- Opening Delimiter -
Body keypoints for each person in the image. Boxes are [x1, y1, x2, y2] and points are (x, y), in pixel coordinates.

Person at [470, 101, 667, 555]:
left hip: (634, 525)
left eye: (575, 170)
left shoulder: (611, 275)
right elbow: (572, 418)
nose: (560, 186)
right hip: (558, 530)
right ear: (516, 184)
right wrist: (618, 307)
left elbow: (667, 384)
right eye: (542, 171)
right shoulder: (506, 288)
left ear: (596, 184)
- Closing Delimiter -
- Opening Delimiter -
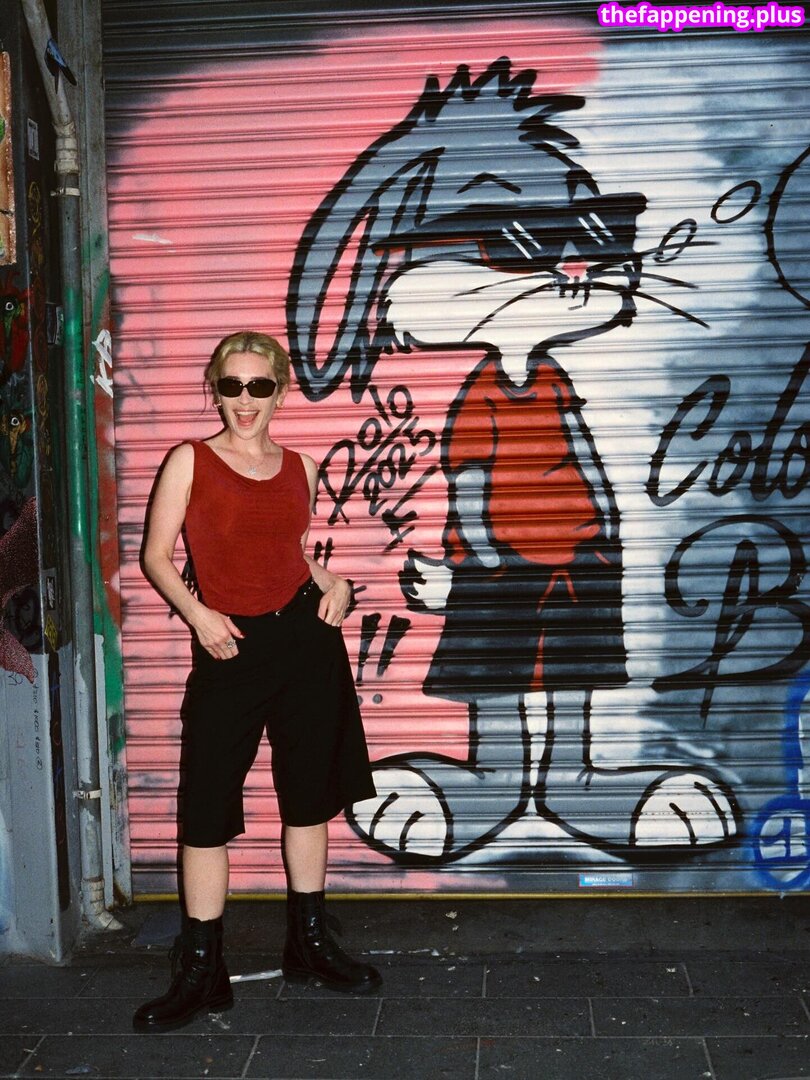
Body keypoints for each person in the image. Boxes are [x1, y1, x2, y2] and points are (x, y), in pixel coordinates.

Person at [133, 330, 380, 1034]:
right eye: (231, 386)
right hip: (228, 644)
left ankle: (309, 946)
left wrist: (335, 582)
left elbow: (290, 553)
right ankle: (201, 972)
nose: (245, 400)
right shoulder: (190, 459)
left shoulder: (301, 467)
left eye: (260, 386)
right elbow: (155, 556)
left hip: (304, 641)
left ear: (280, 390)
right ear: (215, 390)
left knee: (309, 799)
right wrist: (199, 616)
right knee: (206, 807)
- Closing Delimiter -
Leave out every line above except those from the line with "left hip: (634, 525)" up to and including the line with "left ear: (596, 184)", and copy those exactly.

● **REPLY TO THE TASK**:
left hip: (634, 525)
left eye: (575, 170)
left shoulder: (611, 275)
right elbow: (572, 418)
nose: (560, 186)
right hip: (558, 530)
right ear: (516, 184)
right wrist: (618, 307)
left elbow: (667, 384)
right eye: (542, 171)
right shoulder: (506, 288)
left ear: (596, 184)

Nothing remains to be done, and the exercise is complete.